**What you have to do**
Rewrite the lines below with "Search" swapped for "Find" wherever it appears, changing nothing else.

────────────────────

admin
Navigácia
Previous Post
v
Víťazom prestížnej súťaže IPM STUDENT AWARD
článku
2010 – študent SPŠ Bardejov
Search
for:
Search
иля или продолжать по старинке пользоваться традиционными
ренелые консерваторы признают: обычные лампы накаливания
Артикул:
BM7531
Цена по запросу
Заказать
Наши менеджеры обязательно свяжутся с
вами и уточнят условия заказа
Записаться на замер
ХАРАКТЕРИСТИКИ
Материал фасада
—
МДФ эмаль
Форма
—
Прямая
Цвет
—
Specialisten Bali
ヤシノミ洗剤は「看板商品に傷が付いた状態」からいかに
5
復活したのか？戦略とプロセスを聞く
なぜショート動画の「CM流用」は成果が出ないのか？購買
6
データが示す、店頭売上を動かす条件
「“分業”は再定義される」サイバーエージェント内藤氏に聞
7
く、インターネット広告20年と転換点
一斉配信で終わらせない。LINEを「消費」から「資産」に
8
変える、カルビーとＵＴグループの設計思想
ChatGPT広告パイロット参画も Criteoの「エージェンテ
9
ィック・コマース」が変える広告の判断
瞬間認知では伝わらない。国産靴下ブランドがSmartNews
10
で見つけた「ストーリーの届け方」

────────────────────

**Written answer**
admin
Navigácia
Previous Post
v
Víťazom prestížnej súťaže IPM STUDENT AWARD
článku
2010 – študent SPŠ Bardejov
Find
for:
Find
иля или продолжать по старинке пользоваться традиционными
ренелые консерваторы признают: обычные лампы накаливания
Артикул:
BM7531
Цена по запросу
Заказать
Наши менеджеры обязательно свяжутся с
вами и уточнят условия заказа
Записаться на замер
ХАРАКТЕРИСТИКИ
Материал фасада
—
МДФ эмаль
Форма
—
Прямая
Цвет
—
Specialisten Bali
ヤシノミ洗剤は「看板商品に傷が付いた状態」からいかに
5
復活したのか？戦略とプロセスを聞く
なぜショート動画の「CM流用」は成果が出ないのか？購買
6
データが示す、店頭売上を動かす条件
「“分業”は再定義される」サイバーエージェント内藤氏に聞
7
く、インターネット広告20年と転換点
一斉配信で終わらせない。LINEを「消費」から「資産」に
8
変える、カルビーとＵＴグループの設計思想
ChatGPT広告パイロット参画も Criteoの「エージェンテ
9
ィック・コマース」が変える広告の判断
瞬間認知では伝わらない。国産靴下ブランドがSmartNews
10
で見つけた「ストーリーの届け方」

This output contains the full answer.